Large deviations bound for semiflows over a non-uniformly expanding base

Abstract.

We obtain a exponential large deviation upper bound for continuous observables on suspension semiflows over a non-uniformly expanding base transformation with non-flat singularities or criticalities, where the roof function defining the suspension behaves like the logarithm of the distance to the singular/critical set of the base map. That is, given a continuous function we consider its space average with respect to a physical measure and compare this with the time averages along orbits of the semiflow, showing that the Lebesgue measure of the set of points whose time averages stay away from the space average tends to zero exponentially fast as time goes to infinity.

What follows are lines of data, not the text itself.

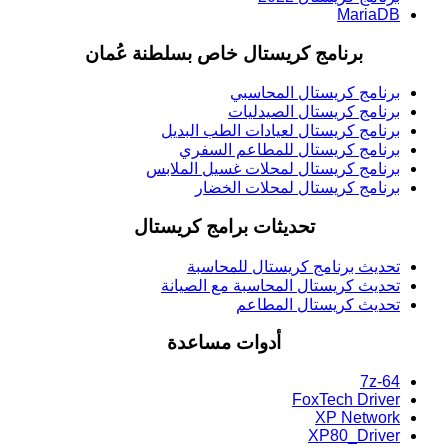
MariaDB
برنامج كريستال خاص بسلطنة عُمان
برنامج كريستال المحاسبي
برنامج كريستال الصيدليات
برنامج كريستال لعيادات الطب البديل
برنامج كريستال للمطاعم السفري
برنامج كريستال لمحلات غسيل الملابس
برنامج كريستال لمحلات الخضار
تحديثات برامج كريستال
تحديث برنامج كريستال للمحاسبة
تحديث كريستال المحاسبة مع الصيانة
تحديث كريستال المطاعم
أدوات مساعدة
7z-64
FoxTech Driver
XP Network
XP80_Driver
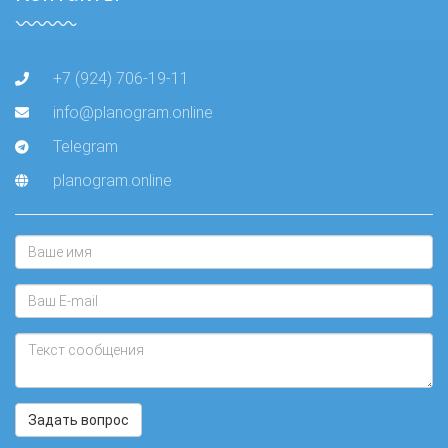
+7 (924) 706-19-11
info@planogram.online
Telegram
planogram.online
Задать вопрос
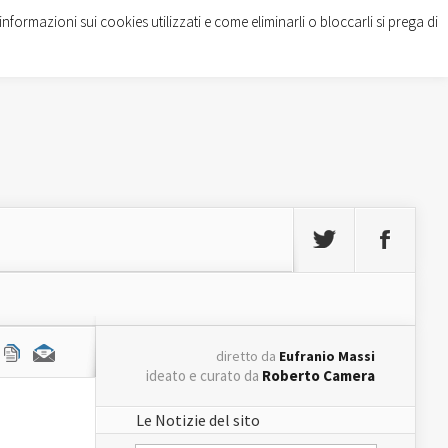
informazioni sui cookies utilizzati e come eliminarli o bloccarli si prega di
diretto da
Eufranio Massi
ideato e curato da
Roberto Camera
Le Notizie del sito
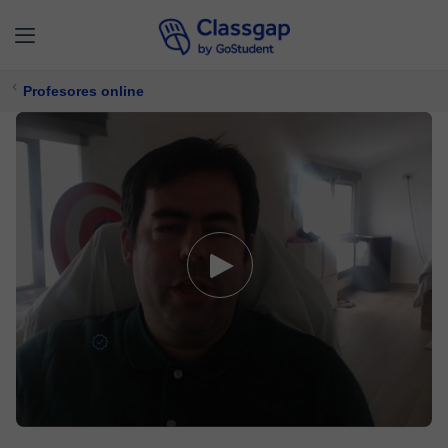
Profesores online
Enrique
5,0 (44)
1831 clases
Matemáticas,
Economía
Ofrece prueba gratuita
$ 21/
clase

The arguments need the base transformation to exhibit exponential slow recurrence to the singular set which, in all known examples, implies exponential decay of correlations. Suspension semiflows model the dynamics of flows admitting cross-sections, where the dynamics of the base is given by the Poincaré return map and the roof function is the return time to the cross-section. The results are applicable in particular to semiflows modeling the geometric Lorenz attractors and the Lorenz flow, as well as other semiflows with multidimensional non-uniformly expanding base with non-flat singularities and/or criticalities under slow recurrence rate conditions to this singular/critical set. We are also able to obtain exponentially fast escape rates from subsets without full measure.